La organización ambientalista Greenpeace documentó los incendios que se dan en la Selva de Yungas y colaboró con las comunidades en la defensa del territorio. Una de sus integrantes, Noemí Cruz, redactó una breve crónica de lo que está ocurriendo en el lugar y que fue publicada en el sitio de la organización.

“La Selva de Yungas cerca de Orán, al norte de Salta, está hoy cubierta de humo, fuego y cenizas, devorada por el avance de las llamas que, favorecidas por la sequía, se vuelven incontrolables (…) A pocos kilómetros de los incendios, las comunidades Kollas de Tinkunaku se organizan para defender su territorio, azotado por los incendios. Los acompañamos en sus campamentos en Playa Seca, los vimos regresar exhaustos, mientras aguardaban el apoyo externo, que llegó entrada la noche. Jóvenes, mujeres y hombres, ancianos convertidos en combatientes de incendios para defender está hermosa porción de Selva de Yungas, que hace años lograron resguardar de las ambición de los madereros y el proyecto de un gasoducto.

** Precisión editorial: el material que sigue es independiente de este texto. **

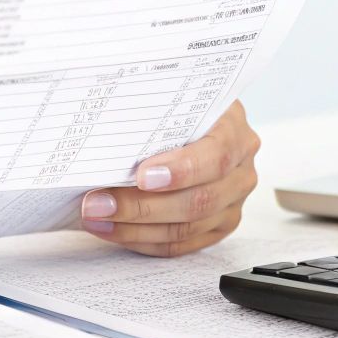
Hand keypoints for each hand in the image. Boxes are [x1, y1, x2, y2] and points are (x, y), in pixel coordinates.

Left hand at [77, 101, 259, 256]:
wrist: (194, 123)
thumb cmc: (175, 108)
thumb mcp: (171, 94)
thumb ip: (150, 105)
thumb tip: (104, 119)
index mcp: (234, 130)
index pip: (215, 155)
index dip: (181, 170)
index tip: (141, 176)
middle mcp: (241, 169)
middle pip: (199, 199)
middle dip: (142, 206)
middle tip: (98, 203)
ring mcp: (233, 200)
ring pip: (187, 227)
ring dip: (135, 227)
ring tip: (96, 217)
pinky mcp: (219, 225)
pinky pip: (182, 243)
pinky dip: (144, 240)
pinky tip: (114, 230)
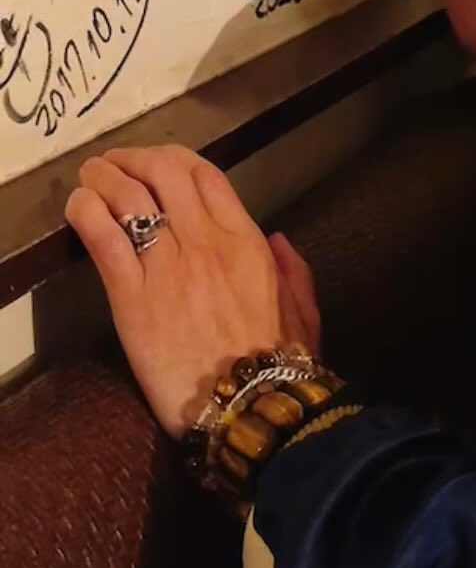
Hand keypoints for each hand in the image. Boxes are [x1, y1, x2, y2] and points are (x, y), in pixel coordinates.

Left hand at [65, 145, 321, 438]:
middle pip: (164, 172)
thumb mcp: (304, 309)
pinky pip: (104, 237)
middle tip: (116, 165)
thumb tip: (278, 238)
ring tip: (90, 177)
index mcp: (247, 242)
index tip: (155, 164)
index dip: (175, 159)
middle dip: (135, 158)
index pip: (206, 175)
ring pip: (129, 195)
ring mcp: (168, 267)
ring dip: (104, 176)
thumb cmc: (282, 363)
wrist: (251, 408)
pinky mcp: (132, 297)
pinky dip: (86, 211)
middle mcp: (206, 242)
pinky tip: (78, 206)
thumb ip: (293, 268)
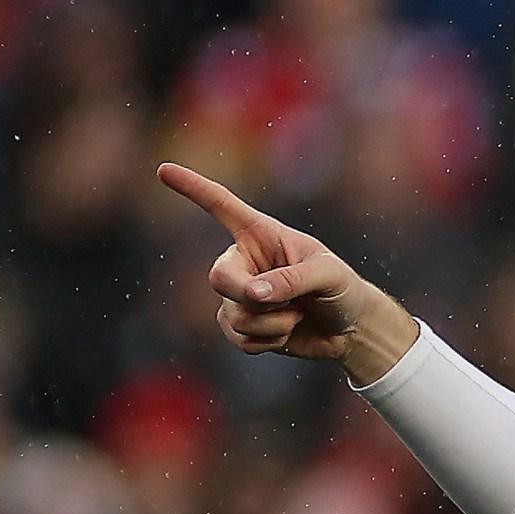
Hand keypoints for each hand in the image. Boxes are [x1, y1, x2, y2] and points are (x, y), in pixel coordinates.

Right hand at [157, 162, 416, 382]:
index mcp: (261, 235)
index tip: (163, 170)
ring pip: (234, 315)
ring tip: (297, 315)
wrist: (351, 329)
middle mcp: (244, 262)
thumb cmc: (343, 289)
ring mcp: (240, 296)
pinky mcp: (243, 326)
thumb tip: (255, 293)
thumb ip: (293, 279)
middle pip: (219, 278)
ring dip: (272, 323)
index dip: (193, 189)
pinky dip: (269, 341)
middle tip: (285, 303)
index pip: (221, 206)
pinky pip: (240, 339)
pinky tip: (286, 332)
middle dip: (250, 296)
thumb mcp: (329, 275)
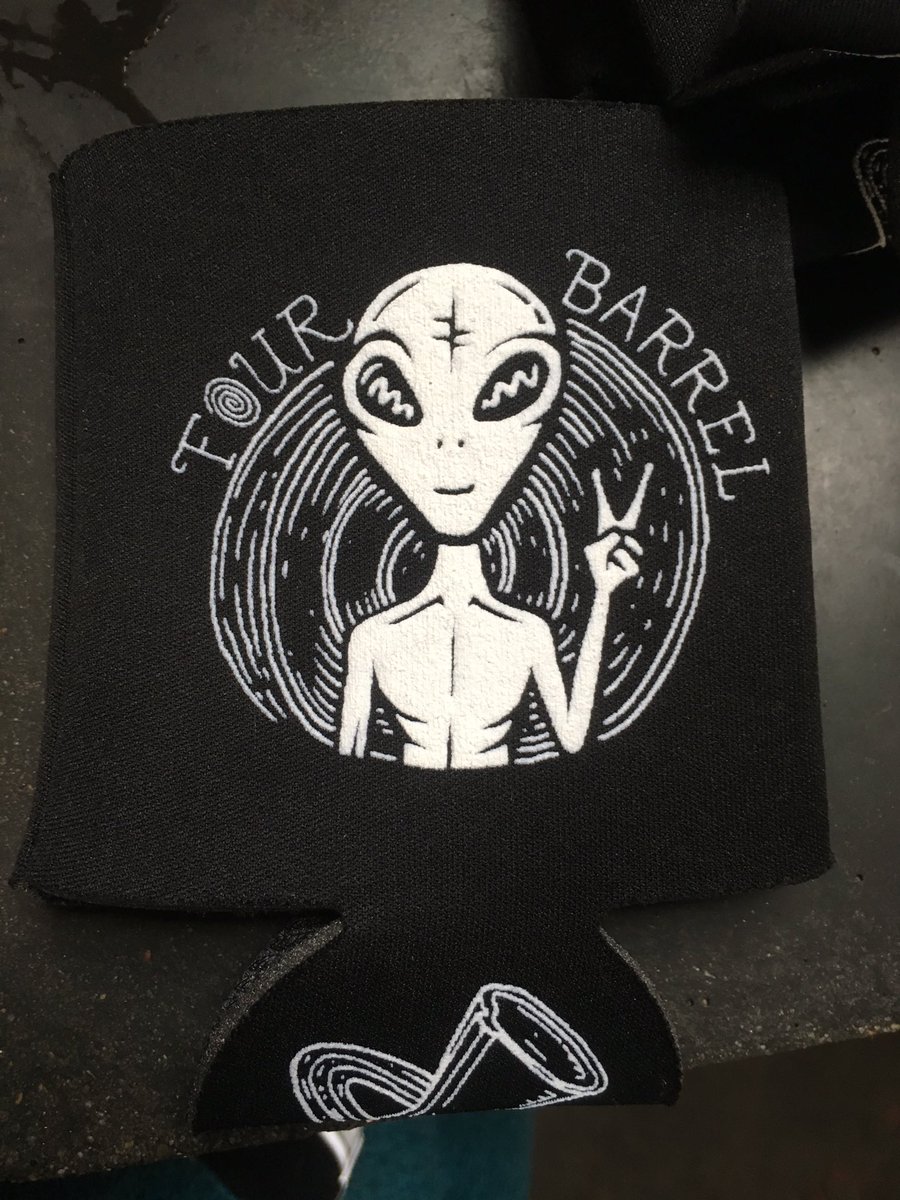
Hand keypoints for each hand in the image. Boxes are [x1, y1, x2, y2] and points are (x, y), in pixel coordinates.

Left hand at [586, 463, 651, 593]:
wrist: (598, 586)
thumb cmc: (593, 566)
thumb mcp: (594, 548)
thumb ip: (608, 538)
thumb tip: (622, 534)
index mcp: (607, 526)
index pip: (602, 503)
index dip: (599, 487)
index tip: (595, 471)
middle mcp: (622, 532)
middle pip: (636, 508)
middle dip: (643, 485)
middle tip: (650, 463)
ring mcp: (632, 544)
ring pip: (626, 544)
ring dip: (615, 555)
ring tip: (609, 561)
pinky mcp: (637, 563)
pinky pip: (629, 559)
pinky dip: (620, 566)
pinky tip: (616, 570)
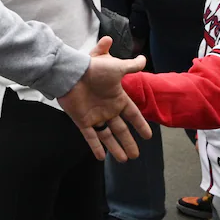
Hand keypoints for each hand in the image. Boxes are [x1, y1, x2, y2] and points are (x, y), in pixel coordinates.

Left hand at [57, 37, 152, 160]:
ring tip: (124, 160)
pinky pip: (90, 136)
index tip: (148, 136)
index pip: (132, 115)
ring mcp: (94, 116)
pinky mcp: (82, 121)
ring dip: (115, 148)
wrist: (71, 73)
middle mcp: (107, 109)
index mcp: (117, 98)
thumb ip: (131, 66)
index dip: (140, 125)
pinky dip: (95, 147)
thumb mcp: (116, 67)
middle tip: (136, 155)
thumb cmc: (94, 69)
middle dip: (129, 142)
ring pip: (107, 136)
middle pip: (121, 129)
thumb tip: (143, 59)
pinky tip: (101, 157)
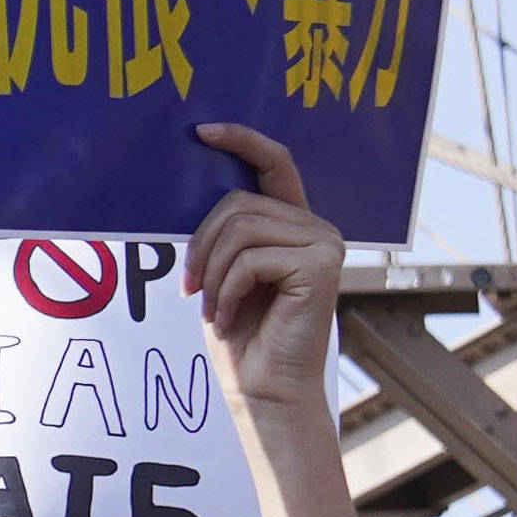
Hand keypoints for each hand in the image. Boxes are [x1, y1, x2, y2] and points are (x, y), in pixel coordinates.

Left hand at [188, 124, 347, 413]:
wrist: (265, 386)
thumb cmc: (242, 332)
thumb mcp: (225, 269)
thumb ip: (227, 230)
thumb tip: (195, 188)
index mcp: (294, 222)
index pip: (274, 164)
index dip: (242, 141)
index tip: (203, 130)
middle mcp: (316, 227)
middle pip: (239, 202)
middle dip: (201, 244)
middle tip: (191, 287)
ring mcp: (324, 244)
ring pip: (240, 229)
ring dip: (211, 272)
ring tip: (211, 305)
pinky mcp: (321, 266)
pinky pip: (250, 259)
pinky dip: (226, 289)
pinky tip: (227, 317)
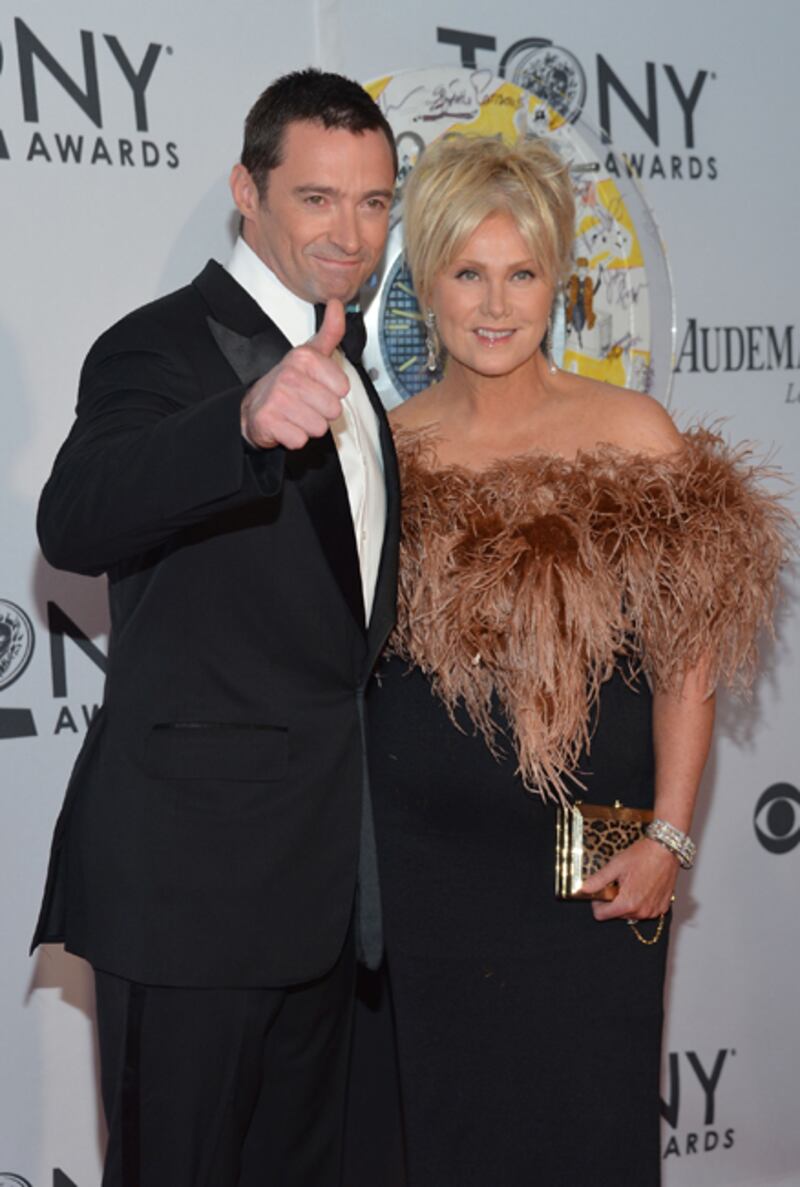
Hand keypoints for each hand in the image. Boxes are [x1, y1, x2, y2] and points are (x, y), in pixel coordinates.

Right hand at [241, 300, 349, 449]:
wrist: (254, 407)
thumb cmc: (288, 382)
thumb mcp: (310, 354)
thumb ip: (330, 331)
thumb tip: (337, 303)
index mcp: (304, 358)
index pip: (343, 388)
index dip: (333, 392)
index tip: (317, 387)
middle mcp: (289, 375)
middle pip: (333, 410)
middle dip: (322, 412)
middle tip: (306, 404)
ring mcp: (277, 398)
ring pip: (319, 427)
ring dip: (309, 426)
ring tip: (296, 415)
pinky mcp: (268, 421)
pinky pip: (300, 440)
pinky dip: (294, 438)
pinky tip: (285, 425)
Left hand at [580, 837, 678, 921]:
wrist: (666, 849)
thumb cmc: (642, 856)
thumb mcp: (615, 865)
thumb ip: (598, 880)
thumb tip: (583, 889)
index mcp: (627, 903)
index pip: (601, 915)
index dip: (597, 903)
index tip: (601, 891)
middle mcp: (642, 912)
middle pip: (616, 914)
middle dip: (614, 901)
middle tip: (619, 882)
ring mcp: (653, 911)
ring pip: (631, 914)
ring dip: (628, 901)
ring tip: (632, 882)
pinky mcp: (663, 908)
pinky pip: (645, 910)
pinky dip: (641, 901)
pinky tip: (644, 886)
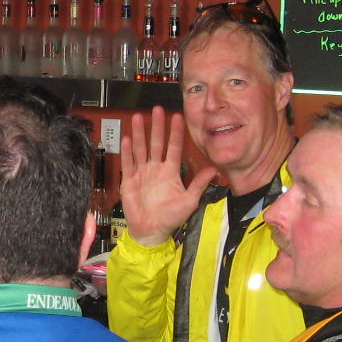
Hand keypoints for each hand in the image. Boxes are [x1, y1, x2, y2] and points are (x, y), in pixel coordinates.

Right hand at [119, 106, 217, 246]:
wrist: (151, 231)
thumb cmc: (170, 218)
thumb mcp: (189, 201)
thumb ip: (199, 184)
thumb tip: (214, 170)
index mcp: (170, 172)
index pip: (174, 147)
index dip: (176, 133)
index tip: (177, 117)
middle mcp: (156, 169)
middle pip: (156, 143)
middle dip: (157, 126)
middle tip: (157, 109)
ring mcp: (142, 173)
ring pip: (140, 148)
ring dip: (140, 133)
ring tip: (139, 117)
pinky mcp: (129, 180)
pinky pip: (128, 163)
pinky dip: (127, 151)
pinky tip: (127, 138)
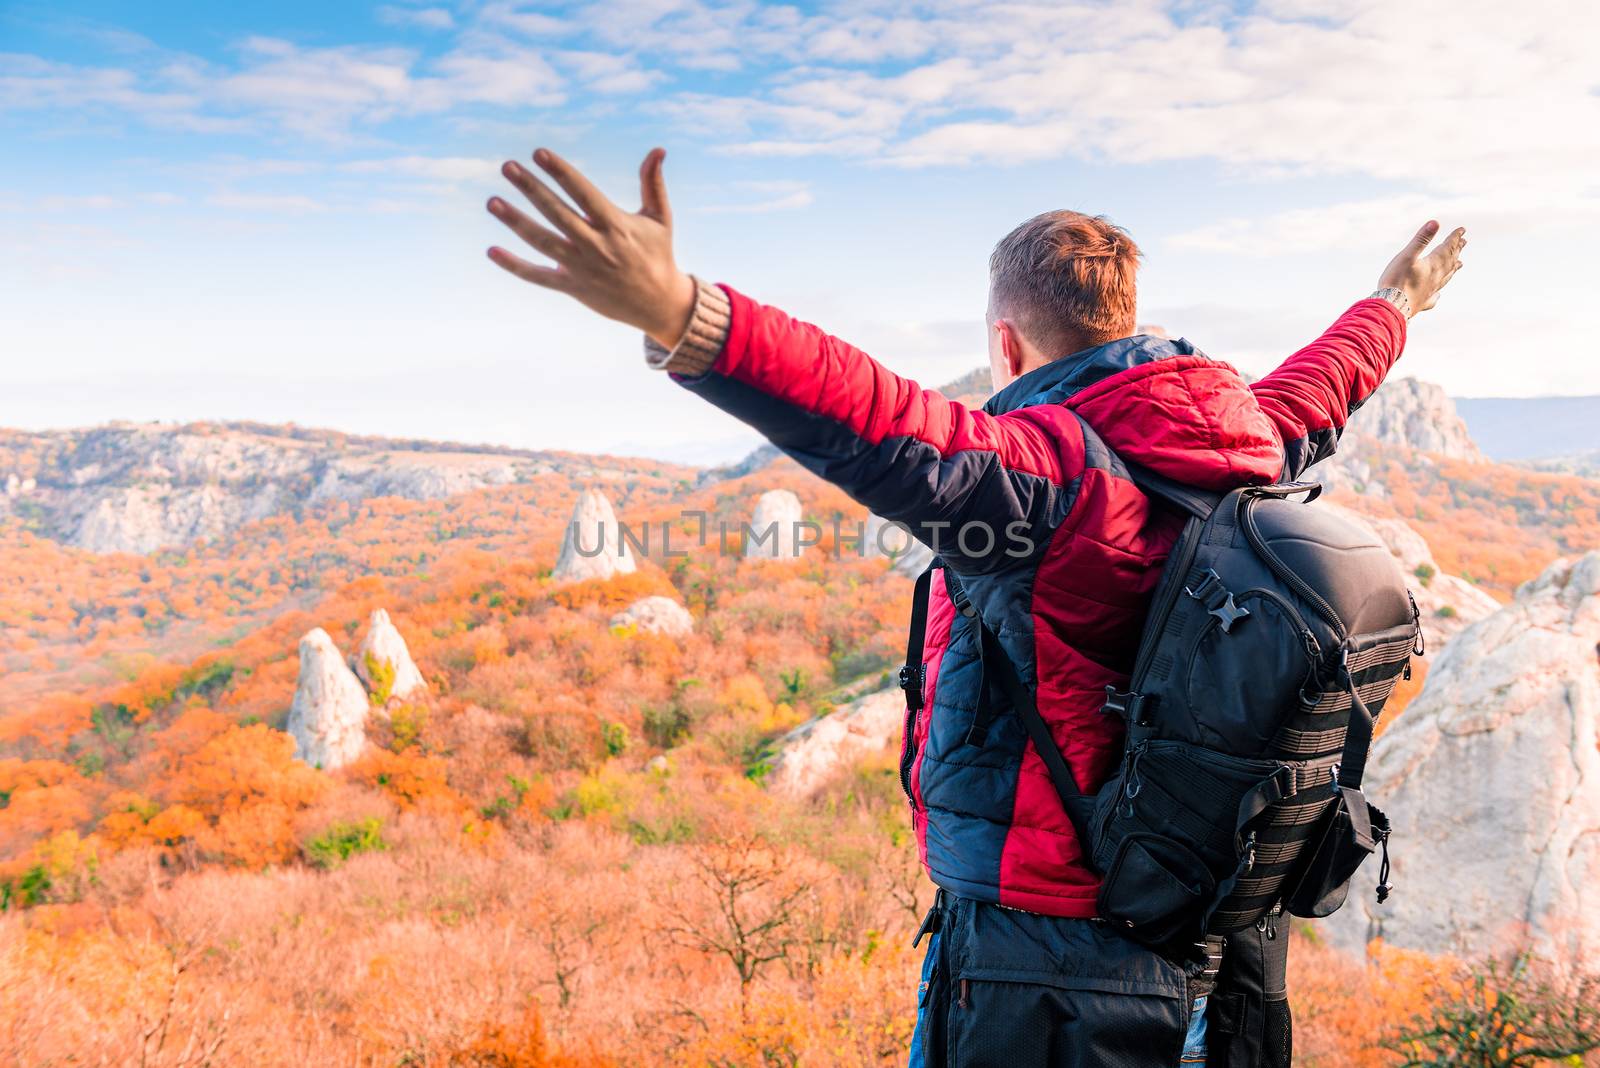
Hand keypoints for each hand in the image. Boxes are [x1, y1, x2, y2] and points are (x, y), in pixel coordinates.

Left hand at [486, 147, 695, 346]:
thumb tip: (658, 149)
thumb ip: (653, 183)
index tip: (539, 153)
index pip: (583, 194)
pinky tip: (492, 250)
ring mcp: (582, 268)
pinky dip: (515, 266)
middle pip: (557, 213)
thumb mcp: (660, 218)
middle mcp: (597, 246)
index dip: (561, 173)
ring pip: (543, 242)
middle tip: (507, 167)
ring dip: (516, 222)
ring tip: (492, 202)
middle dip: (531, 189)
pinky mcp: (573, 288)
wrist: (659, 304)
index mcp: (616, 226)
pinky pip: (539, 276)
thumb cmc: (658, 254)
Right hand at [1376, 220, 1466, 316]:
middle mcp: (1436, 277)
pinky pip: (1434, 297)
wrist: (1391, 307)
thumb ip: (1421, 239)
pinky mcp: (1423, 303)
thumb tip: (1435, 222)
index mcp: (1433, 265)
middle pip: (1450, 261)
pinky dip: (1438, 293)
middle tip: (1464, 242)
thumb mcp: (1407, 255)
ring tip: (1460, 263)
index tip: (1462, 230)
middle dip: (1456, 250)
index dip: (1455, 238)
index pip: (1448, 248)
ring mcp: (1430, 291)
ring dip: (1453, 268)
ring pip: (1446, 277)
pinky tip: (1438, 294)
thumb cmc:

Son ejemplo de lucha y compromiso, Persisten como la selva, confiando en que la Pachamama nos enviará la lluvia reparadora” son algunos de los párrafos del texto publicado.

Al final de la crónica, el escrito pide que los gobiernos provinciales y nacional realicen el máximo esfuerzo y prioricen recursos para acabar con el fuego lo antes posible. “Es necesario ampliar los fondos e infraestructuras para mejorar la prevención y lucha contra los incendios forestales. El 95% se producen por causas humanas: accidente, negligencia e intencionalidad. Necesitamos que se penalicen, tanto los incendios como los desmontes. Destruir bosques es un crimen” finaliza el escrito.